Can a new medical school, with an unprecedented curriculum focused intensely on costs and value, employing teams that include nurses, pharmacists, and social workers, improve the health of Austin, Tex., and set a new standard for medical education?

That’s what leaders of Dell Medical School at the University of Texas at Austin promise to do, as they welcome the first class of 50 medical students in June.

The new school’s leaders convinced 55% of Travis County, Tex., voters in 2012 to pay higher property taxes to help support it. They’ll pay 5 cents more per $100 of assessed valuation, generating $54 million a year, about $35 million of which will go for the school, and for caring for underserved patients.

That’s unprecedented, said school officials. Dell Med is the only medical school in the country to receive a significant share of its funds from local property taxpayers approved by vote.

“Austin is unique. Austin is weird,” said Dr. Susan Cox, Dell Medical School’s executive vice dean of academics and chair of medical education, when asked how the University of Texas partnered with community leaders to persuade voters. “But the fact is, the community supports being healthy, and the idea to create a model healthy community with the medical school at the helm is what got people to vote yes.”

The medical school’s leaders overcame vocal opponents who said the University of Texas alone should foot the bill, not owners of city property.

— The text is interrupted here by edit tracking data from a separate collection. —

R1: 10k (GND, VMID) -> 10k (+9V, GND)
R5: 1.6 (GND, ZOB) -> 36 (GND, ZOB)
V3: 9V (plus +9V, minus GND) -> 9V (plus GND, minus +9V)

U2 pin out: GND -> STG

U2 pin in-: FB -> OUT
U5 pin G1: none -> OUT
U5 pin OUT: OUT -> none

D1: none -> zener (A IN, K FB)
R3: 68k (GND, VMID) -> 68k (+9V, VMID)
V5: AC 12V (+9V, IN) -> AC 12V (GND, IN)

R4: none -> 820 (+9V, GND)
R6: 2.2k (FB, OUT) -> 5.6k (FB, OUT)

They also inferred spinoff economic benefits to the city from grants and investments for biotech and research.

Dr. Cox said taxpayers were receptive to the idea that “in communities with medical schools, students challenge physicians to stay up to date,” so care improvement follows.

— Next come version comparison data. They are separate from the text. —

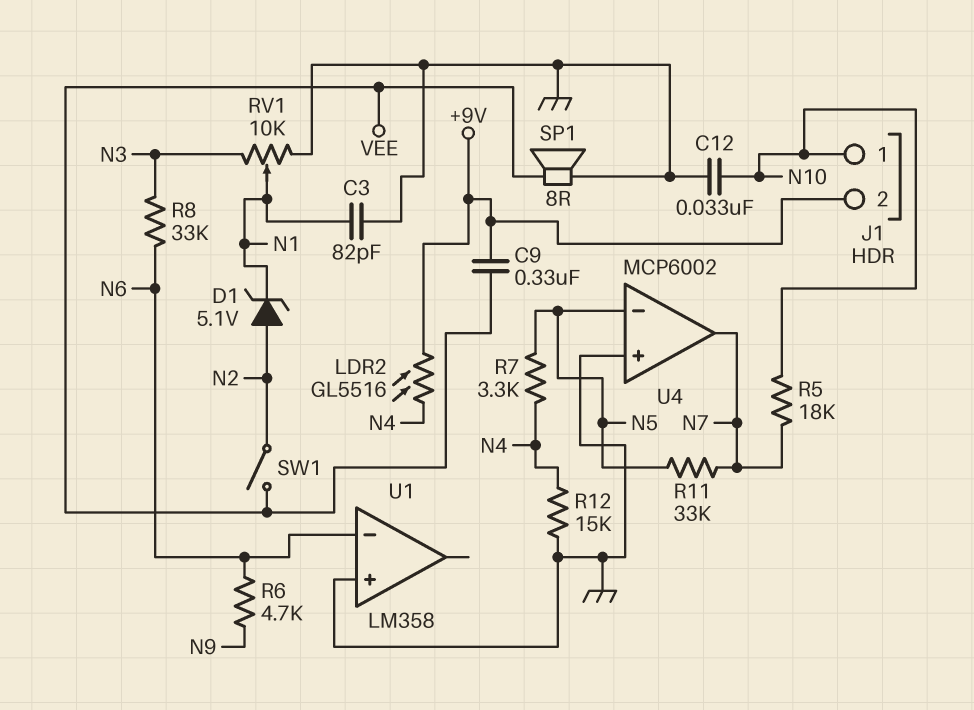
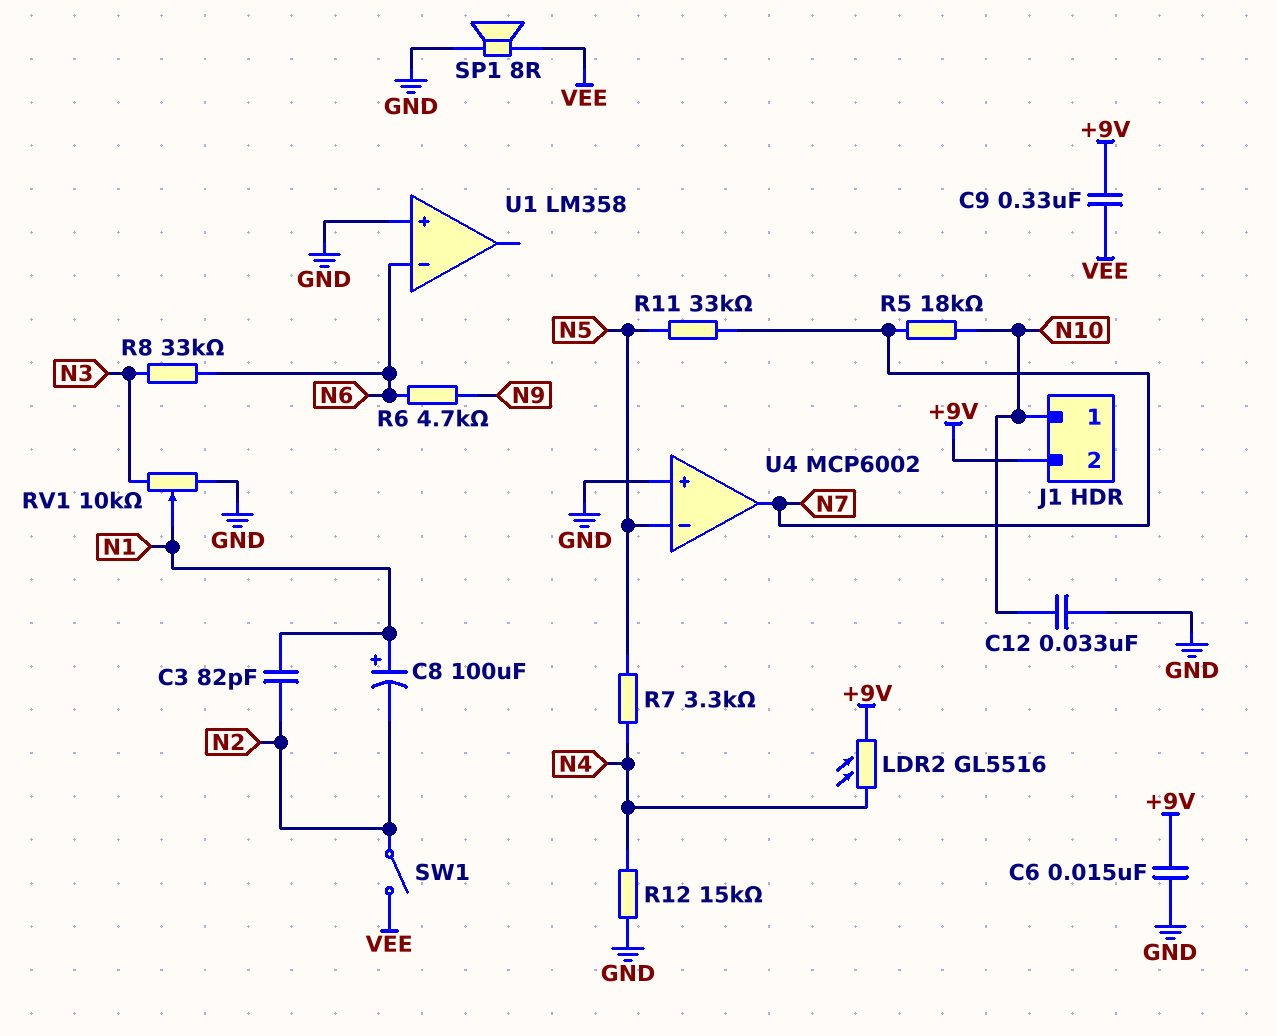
C3: 82pF (GND, N1) -> 82pF (N1, N2)
C6: none -> 15nF (+9V, GND)
C8: none -> 100uF (plus N1, minus N2)
D1: zener 5.1V (A N2, K N1) -> none

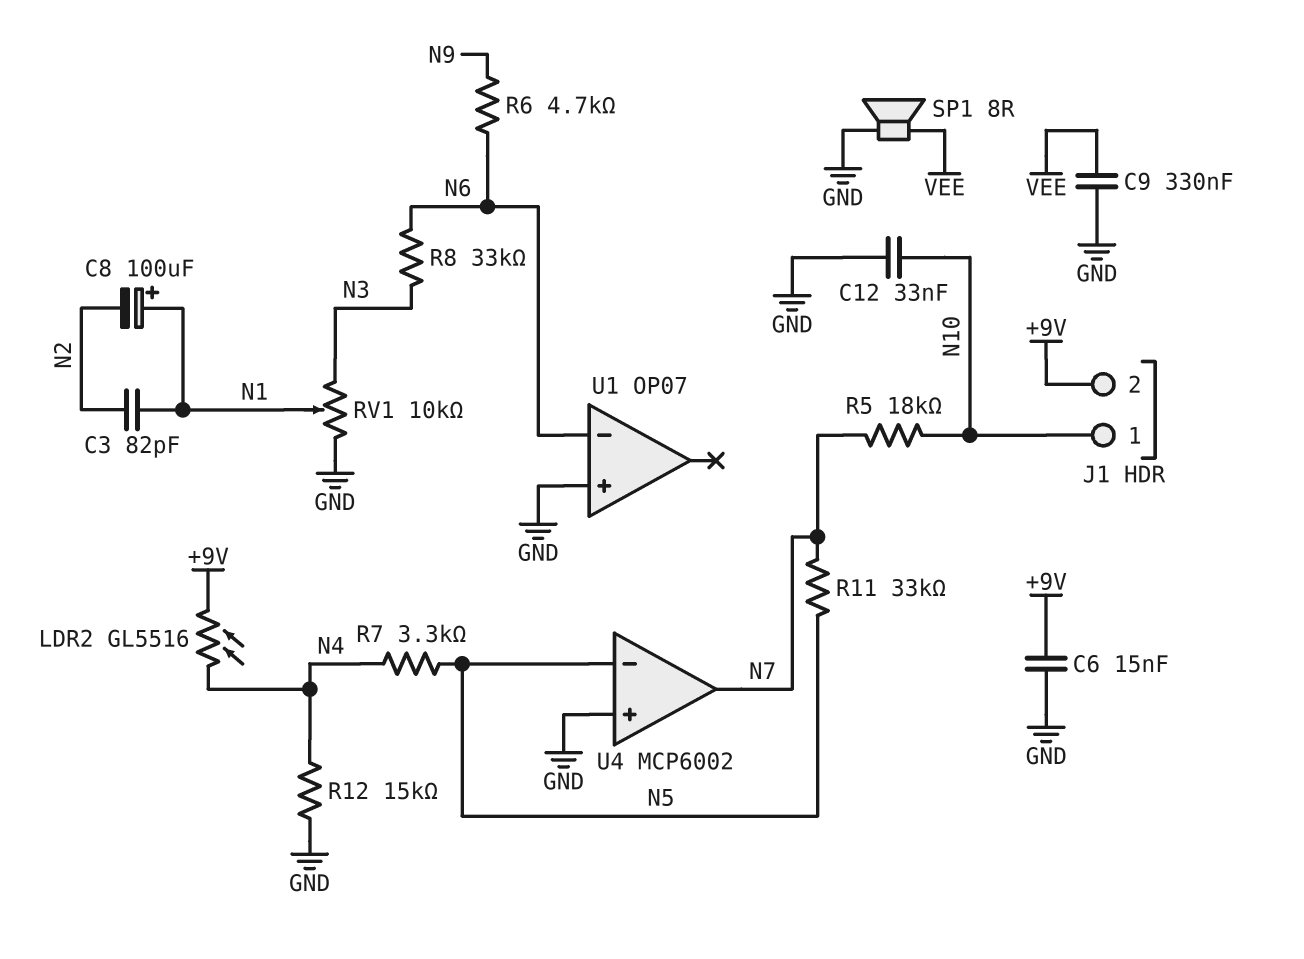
C9: 330nF (+9V, VEE) -> 330nF (GND, VEE)
SW1: switch (N2, VEE) -> none
U1: LM358 -> OP07

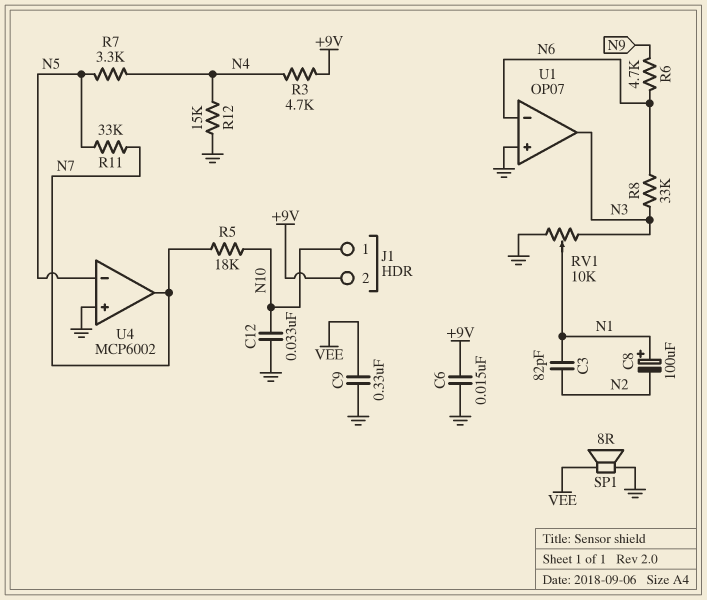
LDR2: GL5516 (+9V, N4) -> none
R3: none -> 4.7k (+9V, N4)
U1 pin out: none -> N3

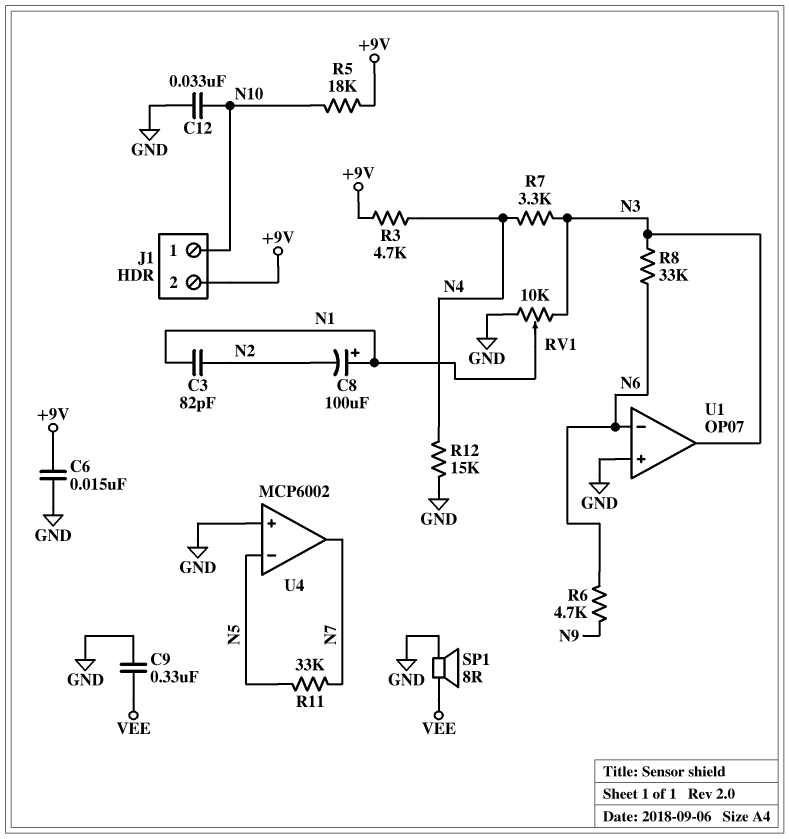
R5: 18k (N7, N10) -> 18k (+9V, N10)
R7: 3.3k (N4, N5) -> 3.3k (N3, N4)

“The medical student asks you a question that you (as teaching faculty) stumble on. ‘Why do you do it that way, Dr. Cox? What’s the evidence?’” she said. “We become better physicians because of that challenge.” Medical schools also embrace newer technology, Dr. Cox said.

The school’s advocates tout more relevant student clerkships, to meet the needs of today’s aging population, and the use of more collaborative learning methods compared with other medical schools. Dr. Cox acknowledged that Dell Med isn’t the only medical school trying to model its curriculum to fit value-based, population health–focused models of care. But it’s tougher for competing institutions to change, she said.

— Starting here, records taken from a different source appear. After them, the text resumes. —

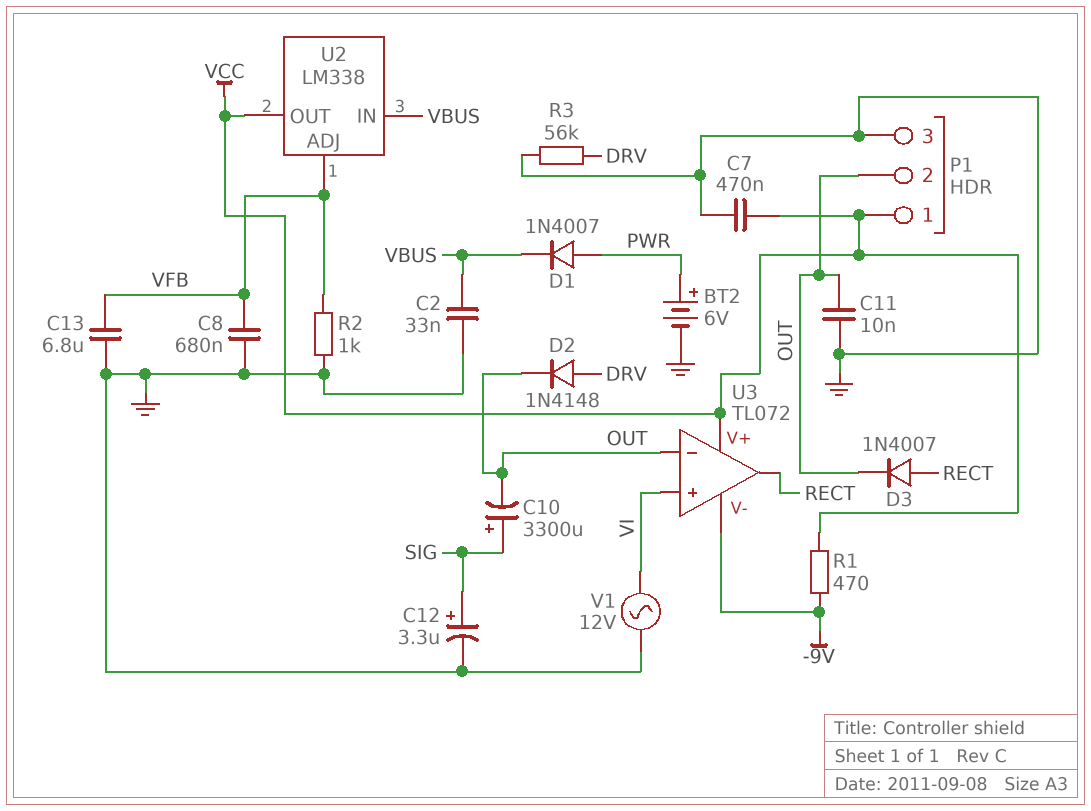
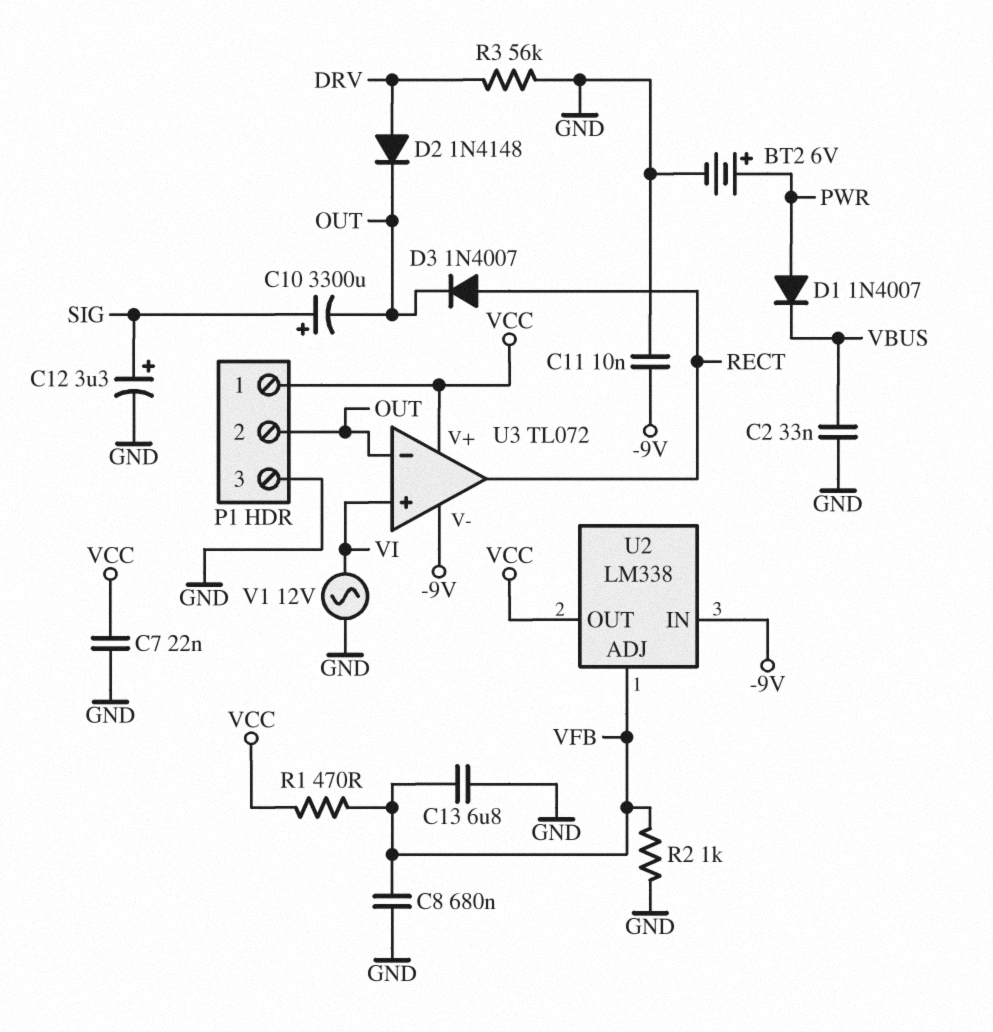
C7: 470nF (GND, VCC) -> 22nF (GND, VCC)
C11: 10nF (GND, OUT) -> 10nF (-9V, GND)
R1: 470 (-9V, VCC) -> 470 (VCC, VFB)
U2 pin IN: VBUS -> -9V

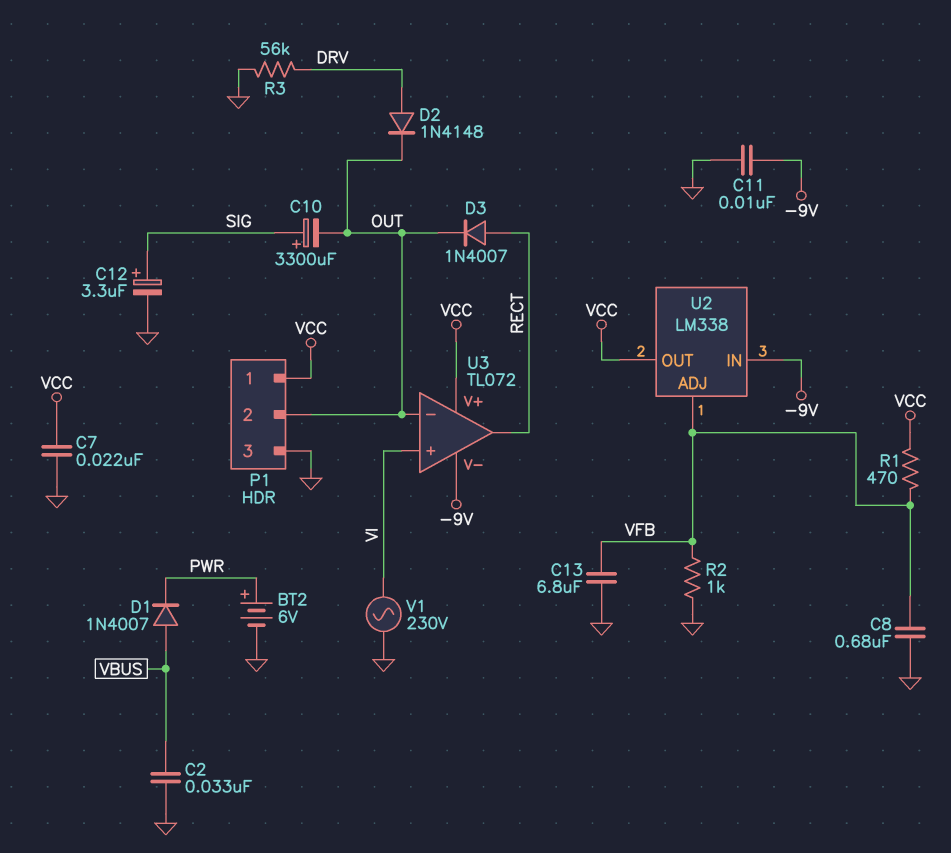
D1: diode 1N4007 (A PWR, K VBUS) -> diode 1N4007 (A VBUS, K PWR)
V1: AC 12V (GND, VI) -> AC 230V (GND, VI)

“Longstanding schools must eliminate something to add something new,” she noted. “And they have traditions where they’re in departments and silos, where they say, ‘We’ve always done it this way; our students do well and match in competitive residencies. We’re not going to give up any of what we’re doing.’ ”

Dell Med’s students will get a new hospital building right next door, to put their training into practice. The existing Brackenridge University Medical Center will move to a new structure scheduled to open in 2017 under a new name, the Dell Seton Medical Center at the University of Texas. The Michael and Susan Dell Foundation has pledged $50 million in support over the next 10 years.

Some big name faculty, such as former Centers for Medicare & Medicaid Services administrator and former Food and Drug Administration commissioner Mark McClellan, will join Dell Med part time. A UT-Austin alum, McClellan, who now directs Duke’s Robert J Margolis Center for Health Policy, has been a leading health reform policy analyst, influencing key federal bundled payment models now being implemented.

Another leader joining the Dell Med faculty is Dr. Christopher Moriates, coauthor of “Understanding Value-Based Healthcare,” and a series editor for JAMA Internal Medicine’s “Teachable Moments” series. In June, he will leave the University of California San Francisco, where he heads the Center for Healthcare Value’s “Caring Wisely” program, to be the assistant dean of health care value at Dell Med, “the first such title in the country,” he said.

“The goal of Dell Medical School is not to just create a new medical school, but a new type of medical school,” Dr. Moriates said. One example is a planned interdisciplinary program in orthopedics, led by Dr. Kevin Bozic, chair of surgery for Dell Medical School, that will not just teach doctors how to perform surgery for knee pain, but will explore “how do we give the best care for patients even before they get to the point of surgery? How do we keep people away from surgery?” he said.

“The idea is to look at everyone in the community who has knee pain, and focus on care that improves their health,” Dr. Moriates said, rather than just focusing on improving the efficiency of postsurgery care.

While medical students typically must wait until their third year to get hands-on clinical experience, Dell Med students will get that experience in their first year, Dr. Moriates said. During the second year, students will be in core clinical rotations, which usually doesn’t occur until the third year. Then, in the third year, medical students will focus on “innovation, leadership, and discovery,” which means inventing new ways to solve health challenges through technology and delivery system redesign.

The Dell Foundation and taxpayer support aren’t the only funding sources . The University of Texas System Board of Regents has allocated $25 million annually and another $40 million over 8 years to recruit faculty.

The investment is already generating returns. The new medical school appears to be in demand, as Dell Med received over 4,500 applications for those 50 first-year spots, Dr. Moriates said.

Dell Medical School was one of four medical schools in the United States to receive accreditation in 2015, bringing the national number of medical schools to 145, according to the accrediting body, the Liaison Committee on Medical Education . Another seven schools are listed as having applied or are candidates for accreditation.